**Assignment**
Set down the data again in full, keeping every line exactly as it is.

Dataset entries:
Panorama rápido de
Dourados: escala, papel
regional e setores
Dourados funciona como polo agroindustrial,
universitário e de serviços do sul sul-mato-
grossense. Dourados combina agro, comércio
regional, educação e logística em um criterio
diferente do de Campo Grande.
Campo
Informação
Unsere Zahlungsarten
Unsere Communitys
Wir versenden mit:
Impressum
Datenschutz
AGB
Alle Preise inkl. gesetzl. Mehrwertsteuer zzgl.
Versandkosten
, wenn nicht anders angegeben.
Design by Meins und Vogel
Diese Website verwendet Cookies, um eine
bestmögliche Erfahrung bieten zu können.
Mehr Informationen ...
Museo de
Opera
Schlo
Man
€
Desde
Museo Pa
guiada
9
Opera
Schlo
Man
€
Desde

**Solution**
Panorama rápido de
Dourados: escala, papel
regional e setores
Dourados funciona como polo agroindustrial,
universitário e de serviços do sul sul-mato-
grossense. Dourados combina agro, comércio
regional, educação e logística em um criterio
diferente do de Campo Grande.
Campo
Informação
Unsere Zahlungsarten
Unsere Communitys
Wir versenden mit:
Impressum
Datenschutz
AGB
Alle Preise inkl. gesetzl. Mehrwertsteuer zzgl.
Versandkosten
, wenn nicht anders angegeben.
Design by Meins und Vogel
Diese Website verwendet Cookies, um eine
bestmögliche Erfahrung bieten zu können.
Mehr Informationen ...
Museo de
Opera
Schlo
Man
€
Desde
Museo Pa
guiada
9
Opera
Schlo
Man
€
Desde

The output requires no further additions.